- [Provided passage]:
A healthy lawn is an important component of an urban landscape. Not only do lawns increase the value of a property, but they also reduce soil erosion, filter stormwater runoff, cool the air, and reduce glare and noise. A healthy lawn effectively filters and traps sediment and pollutants that could otherwise contaminate surface waters and groundwater. This publication is intended for homeowners who maintain their own lawns and landscapes.
Management of home lawns is often not well understood by residents and can often have adverse effects on turf health. Loss of turf health can render it less able to filter stormwater runoff and reduce soil erosion, which can lead to increased nonpoint source pollution. Misuse of fertilizers can result in direct deposition of granules into water bodies or increased risk of leaching into groundwater. In either case, the result can be unhealthy turf and increased nonpoint source pollution. Therefore, it is very important that homeowners who do their own lawn care use Best Management Practices (BMPs) when maintaining their lawns. Best Management Practices follow Florida Friendly Landscaping™ principles, developed for maintenance of a healthy landscape that reduces nonpoint source pollution. Following BMPs can reduce potential pollution of Florida's surface or groundwater resources because of lawn and landscape maintenance. Here are some easy-to-follow tips on Florida-Friendly lawn maintenance.

- [Data shown]:
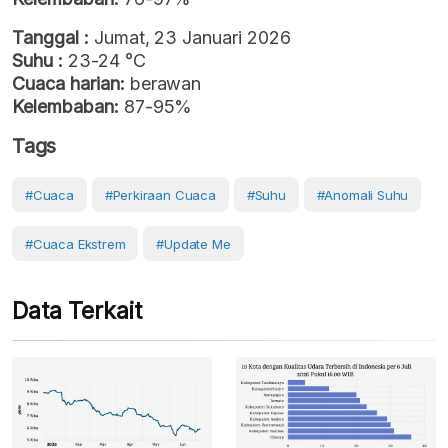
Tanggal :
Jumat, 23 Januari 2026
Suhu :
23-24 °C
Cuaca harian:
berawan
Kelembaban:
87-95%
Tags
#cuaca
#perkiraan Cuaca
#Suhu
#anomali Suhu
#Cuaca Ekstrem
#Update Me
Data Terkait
* * *
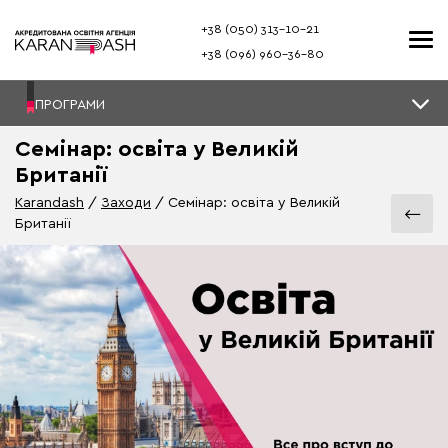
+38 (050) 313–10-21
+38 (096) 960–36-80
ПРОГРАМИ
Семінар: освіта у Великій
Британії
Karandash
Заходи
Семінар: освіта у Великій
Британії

- [Problems and tasks]:
1/ Using the home lawn care text, explain in one to three sentences why homeowners who tend their own lawns should follow Best Management Practices.
2/ Proceed with the home lawn care text from the point where it stops.
Nothing in the listing is needed here.

- [Answers by item number]:
1/ Residents often misunderstand lawn management, and poor care can damage turf health, leaving it less able to filter stormwater runoff and reduce soil erosion. Misused fertilizer can also land directly in water bodies or leach into groundwater. Both outcomes increase nonpoint source pollution, and following BMPs can reduce pollution of Florida's surface and groundwater.

2/
All landscape plants including turfgrass require proper nutrition ensuring that all the essential nutrients are available to the growing plants. These essential nutrients are naturally occurring and can come from many different sources including atmospheric deposition (rain), mineralization from soil and organic residues, reclaimed water, and fertilizer. When one or more of the nutrients become limiting, fertilizer is applied to eliminate the deficiency. The goal of proper nutrient management should be to apply the minimum necessary nutrients to achieve an acceptable quality and to apply these nutrients in a manner that maximizes their plant uptake. When fertilizer is applied, it is important to adhere to the “4R’s” of nutrient management: right time, right source, right rate, and right place.
Lawns require nutrients throughout the growing season to be healthy. The growing season will vary depending upon location in the state. Warm-season grasses grow in response to both increasing temperature and day length, making summertime the season of most active growth. This is when grasses have the best ability to take up the nutrients and have the most need for them. It is important to avoid fertilizing when grasses are not growing, as this can increase the possibility of nutrients leaching through the soil. This occurs largely because the root systems of warm-season grasses "slough off" during the winter months (Figure 1), rendering them less able to assimilate nutrients from applied fertilizer. This is especially true in north and central Florida and becomes less common as you move further south in the state. University of Florida research on nitrate leaching from various lawngrass species found that the potential for nitrate leaching in north central and northwest Florida is greatest in the months of January through March, when the root system has the least mass and the grass may be in some stage of cold-induced dormancy. It is therefore important to wait until growth begins in the spring to fertilize. For north Florida and the panhandle, this would be around the middle of April. For north-central and central Florida, it would be early April.
The last fertilizer application should be around the middle or end of September in north Florida and early October in central Florida. In south Florida, fertilizer can be applied throughout the year when needed.
What if you live in an area where lawn fertilization is prohibited from June 1 through September 30?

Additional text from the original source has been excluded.